Title: Professional Work in a ‘Post-Racial’ Era: Black Health Care Workers in the New Economy
Professor Adia Harvey Wingfield
Mary Tileston Hemenway Professor of Arts & Sciences
Department of Sociology
Washington University

Via Zoom (Email sociology@virginia.edu for the link.)

THURSDAY, OCTOBER 15, 2020 3:30 PM

Title: Learning to be Latino: How Colleges Shape Identity Politics
Professor Daisy Verduzco Reyes
Associate Professor
Department of Sociology
University of California Merced

Via Zoom (Email sociology@virginia.edu for the link.)

ABSTRACT OF TALK:

Colleges matter not only because they shape students' job prospects, but also because they influence who, in a broader sense, students may become, shaping their understandings of themselves, their futures, and the world. We know that college campuses have very different organizational cultures, which shape students' experiences in distinct ways. Institutional prestige receives a lot of attention, yet colleges vary along many other dimensions-all of which can affect students. For example, schools have different peer cultures, party scenes, athletic emphases, racial-ethnic climates, and political cultures. Some campuses enclose their students' lives in a bubble for four years, offering an all-encompassing student life experience, while other schools enroll commuters with a very different relationship to the institution. How do these differences in campus climate play out for Latinos? Reyes explores how students learn particular and unique lessons at their college about what it means to be Latino on campus and in America; these lessons about identity are critical, as they inform understandings and strategies of how to best engage in collective action to advocate for change.

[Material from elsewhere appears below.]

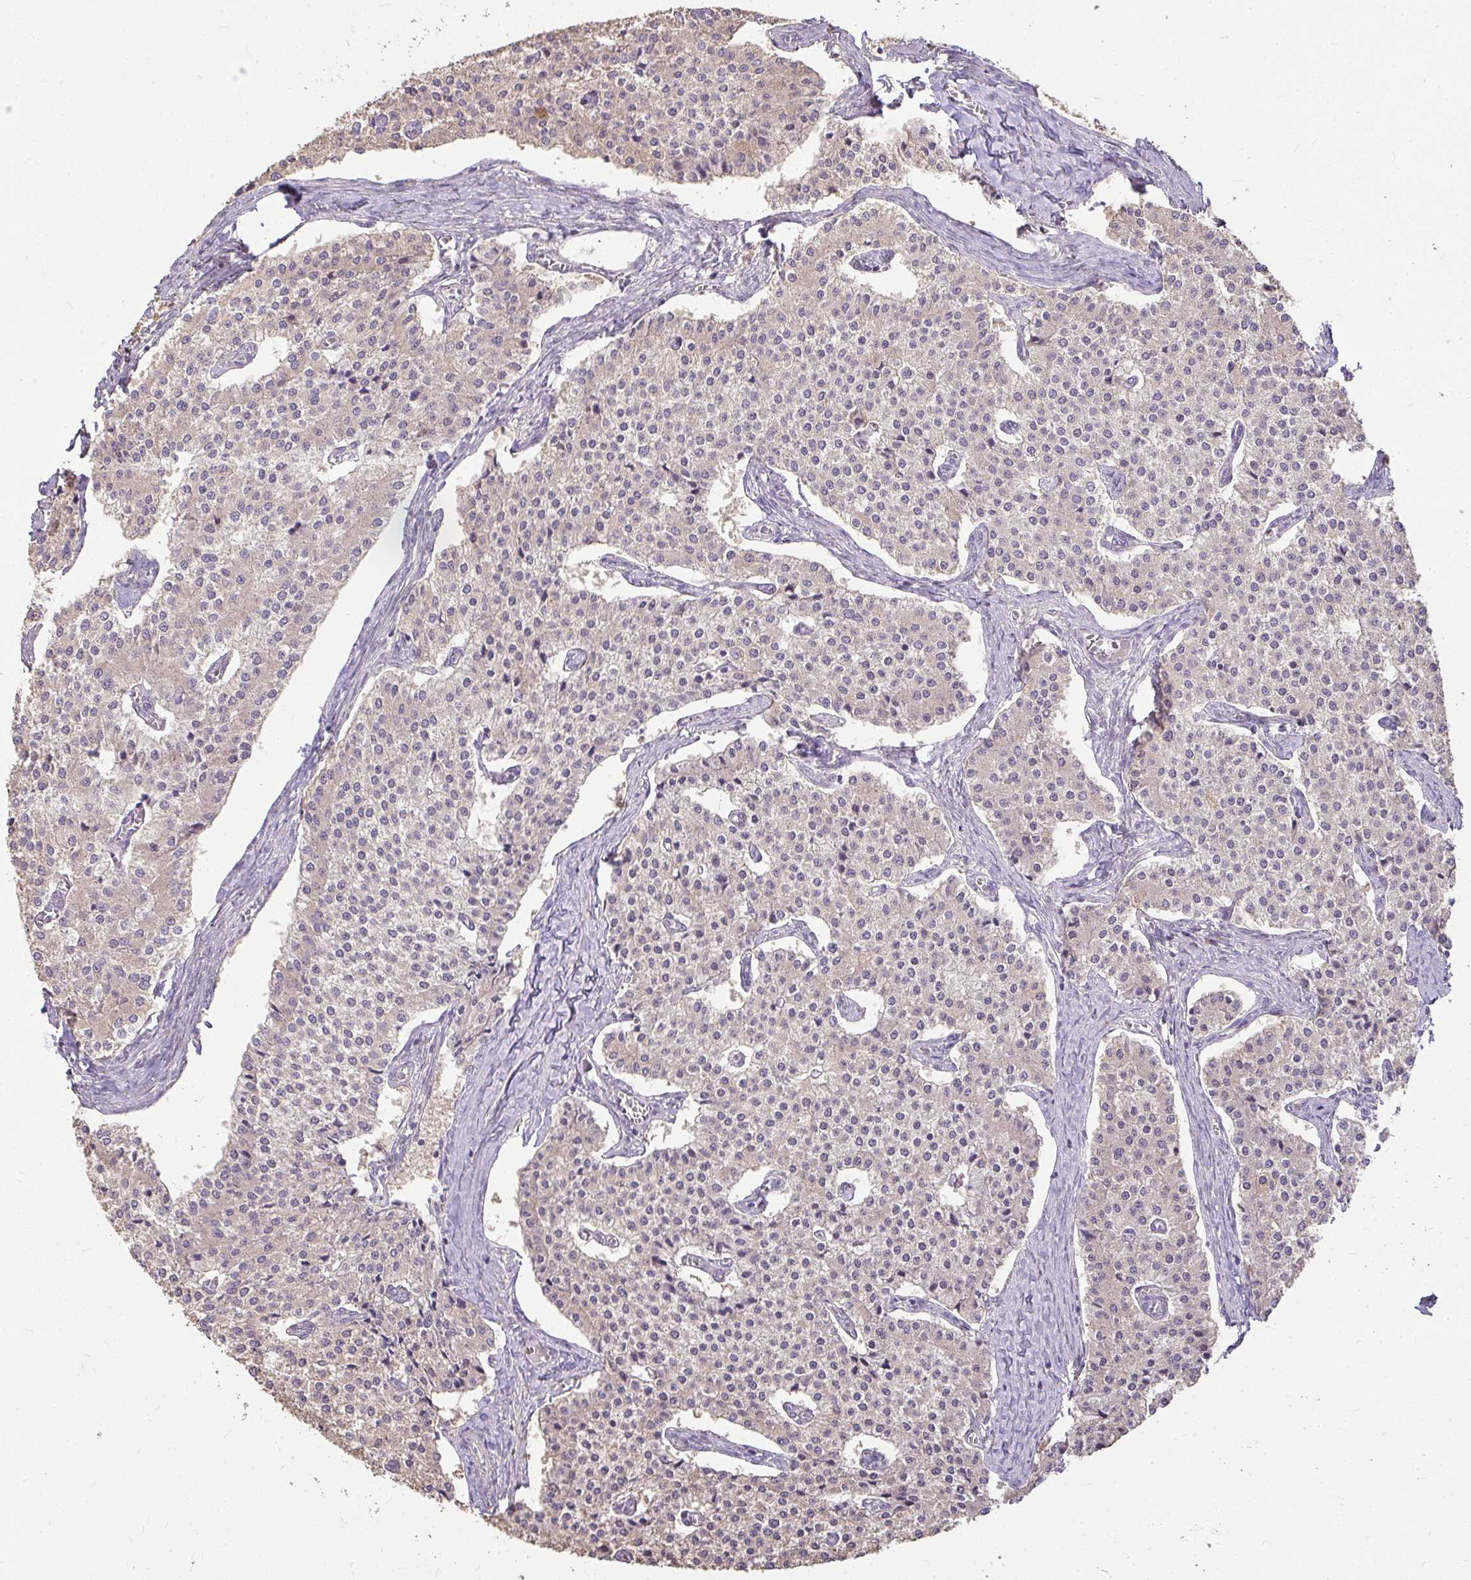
{"staining": {"intensity": "weak", "quantity": "25%-75%", "location": "cytoplasmic/membranous"}, "tissue": "carcinoid", "cell_type": "Tumor cells", "image_type": "cancer", "snomed": [{"axis": "morphology", "description": "Carcinoid, malignant, NOS"}, {"axis": "topography", "description": "Colon"}], "caption": "A high-resolution histopathology image shows IHC staining of malignant carcinoid, which reveals weak cytoplasmic/membranous staining in approximately 25%-75% of tumor cells. Using DAB (brown) and hematoxylin (blue) stains, captured at high magnification using brightfield microscopy.", "gene": "BRINP3", "patient": {"sex": "female", "age": 52}}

THURSDAY, NOVEMBER 19, 2020 3:30 PM

Title: Excavating Historical Layers: From Slave Market to Omni Royal Hotel in New Orleans
Professor Angel Adams Parham
Reverend Joseph H. Fichter, S.J. Distinguished Professor of Social Science and Associate Professor of Sociology
Loyola University - New Orleans

Via Zoom (Email sociology@virginia.edu for the link.)

ABSTRACT OF TALK:

“The old St. Louis is gone, in all its glory, with its busy crowd of merchants and planters.  The great auctions of land and horses and negroes are heard no more, and in its place stands the great Hotel Royal…”. This wistful account of Hotel Royal’s slave-auctioning history was penned in 1898.  Today its most recent incarnation stands on the same ground in the French Quarter at the corner of St. Louis and Royal streets and is a popular tourist destination. For several years now, protestors in the U.S. have been demanding accountability for race-based injustices that continue to be inscribed on today’s landscapes.  Such protests generally coalesce around building names and monuments that are very clearly linked to controversial persons.  But so much of our landscape, and so many of our institutions, are intricately tied to histories of injustice.  How do these histories shape our lives and understandings of ourselves? How do we make sense of and live in the knowledge of these histories?

“Excavating Historical Layers” employs the concept of the lieu de souvenir as a way of making sense of the past and its multi-valent relations to the present.  The lieu de souvenir is a conceptual cousin of Pierre Nora’s lieu de mémoire.  But while Nora’s lieux de mémoire consist of consciously and proudly nurtured place memories, lieux de souvenir consist more often of shadowed memories—either consciously concealed or long-forgotten. When they are excavated, they often invite critical and difficult conversations about unequal geographies and histories and how the larger community should respond in light of this knowledge.  This social excavation of the site at the old St. Louis Hotel forms part of a larger historical ethnography of New Orleans that is being constructed around several key lieux de souvenir across the city. While the focus on New Orleans is local, the study is proposed as a model in service to the larger thesis that a similar lieux de souvenir approach in other communities is vital to our ability to come to terms with our different understandings of the past as a step toward envisioning equitable communities for the future.